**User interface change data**
- - - - - - -

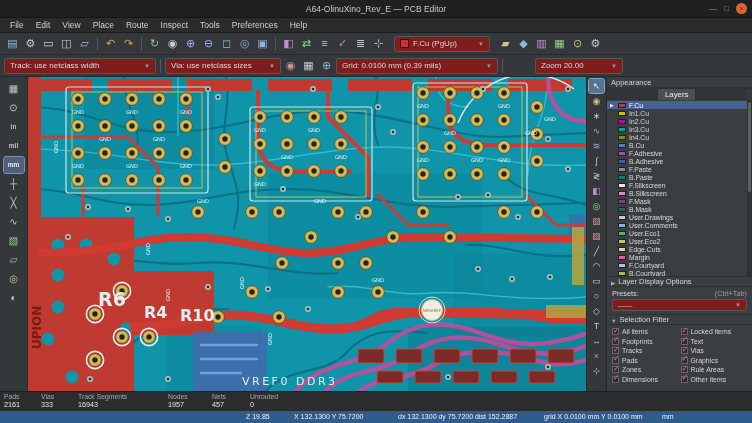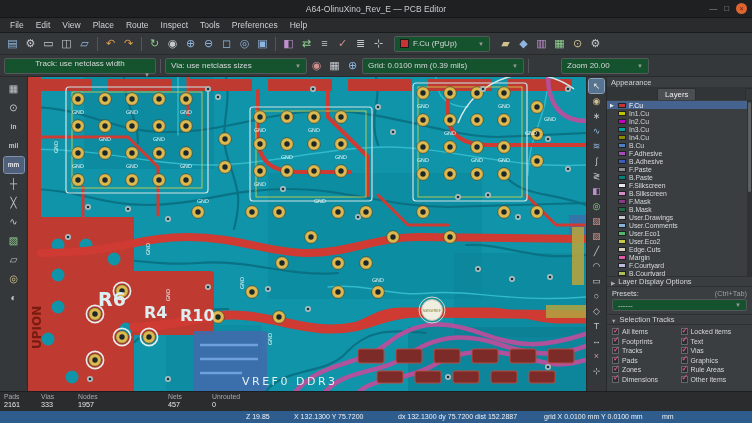--- a/index.html
+++ b/index.html
@@ -19,26 +19,26 @@
     font-size:8.5px;border-bottom:1px solid #1a1b1c;}
   .menu-item{padding:1px 6px;border-radius:2px;color:#cfd2d4;}
 
   
   .toolbar{height:22px;background:#35383a;display:flex;align-items:center;padding:0 4px;gap:1px;
     border-bottom:1px solid #282a2c;}
   .tb-group{display:flex;align-items:center;gap:1px;}
   .tb-icon{width:17px;height:17px;display:flex;align-items:center;justify-content:center;
     font-size:11px;border-radius:2px;line-height:1;}
   .tb-sep{width:1px;height:14px;background:#53565a;margin:0 3px;}
-  .combo{height:16px;background:#14532d;border:1px solid #55585a;border-radius:2px;display:flex;
+  .combo{height:16px;background:#7f1d1d;border:1px solid #55585a;border-radius:2px;display:flex;
     align-items:center;font-size:8px;padding:0 5px;gap:4px;color:#d5d8da;white-space:nowrap;}
   .combo .arrow{font-size:6px;color:#999;margin-left:auto;}
   .layer-combo{width:96px;margin-left:6px;margin-right:6px;}
   .swatch{width:9px;height:9px;border:1px solid #1c1c1c;flex:0 0 auto;}
-  .combo.track{width:152px;flex-direction:column;} .combo.via{width:142px;} .combo.grid{width:162px;} .combo.zoom{width:88px;margin-left:28px;}
+  .combo.track{width:152px;} .combo.via{width:116px;} .combo.grid{width:162px;} .combo.zoom{width:88px;margin-left:28px;}
 
   
   .workspace{display:flex;height:314px;}
   .left-strip{width:28px;background:#35383a;display:flex;flex-direction:column;align-items:center;
     padding-top:4px;gap:3px;border-right:1px solid #282a2c;}
   .ls-icon{width:20px;height:16px;display:flex;align-items:center;justify-content:center;font-size:10px;
     border-radius:2px;line-height:1;}
   .ls-icon.small-text{font-size:6.5px;font-weight:bold;}
   .ls-icon.active{background:#50607a;outline:1px solid #7d92b0;}
   .canvas-wrap{width:558px;height:314px;position:relative;background:#0f94a9;overflow:hidden;}
@@ -713,21 +713,21 @@
     <div class="presets-row" data-name="presets-row">
       <span data-name="presets-label">Presets:</span>
       <span class="dim" data-name="presets-shortcut">(Ctrl+Tab)</span>
     </div>
     <div class="combo presets-combo" data-name="presets-dropdown">
       <span data-name="presets-value">------</span>
       <span class="arrow" data-name="chevron-down-icon">▼</span>
     </div>
     <div class="ldo" data-name="selection-filter-header">
       <span class="exp" data-name="chevron-down-icon">▼</span>
-      <span data-name="selection-filter-title">Selection Tracks</span>
+      <span data-name="selection-filter-title">Selection Filter</span>
     </div>
     <div class="filter-grid" data-name="selection-filter-grid">
         <div class="check-item" data-name="filter-all-items">
           <span class="checkbox" data-name="checkbox">
             <span class="mark" data-name="check-icon">✓</span>
           </span>
           <span data-name="filter-label">All items</span>
         </div>
         <div class="check-item" data-name="filter-locked-items">
           <span class="checkbox" data-name="checkbox">
@@ -800,20 +800,24 @@
 </div>
 
 <div class="statusbar" data-name="status-bar">
     <div class="status-col" data-name="status-pads">
       <div class="status-label">Pads</div>
       <div class="status-value">2161</div>
     </div>
     <div class="status-col" data-name="status-vias">
       <div class="status-label">Vias</div>
       <div class="status-value">333</div>
+    </div>
+    <div class="status-col" data-name="status-track-segments">
+      <div class="status-label">Track Segments</div>
+      <div class="status-value">16943</div>
     </div>
     <div class="status-col" data-name="status-nodes">
       <div class="status-label">Nodes</div>
       <div class="status-value">1957</div>
     </div>
     <div class="status-col" data-name="status-nets">
       <div class="status-label">Nets</div>
       <div class="status-value">457</div>
     </div>
     <div class="status-col" data-name="status-unrouted">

- - - - - - -

In the records, which lines mention the word "filter"? Copy those lines.

**Expected output**
     <div class="ldo" data-name="selection-filter-header">
-      <span data-name="selection-filter-title">Selection Tracks</span>
+      <span data-name="selection-filter-title">Selection Filter</span>
     <div class="filter-grid" data-name="selection-filter-grid">
         <div class="check-item" data-name="filter-all-items">
           <span data-name="filter-label">All items</span>
         <div class="check-item" data-name="filter-locked-items">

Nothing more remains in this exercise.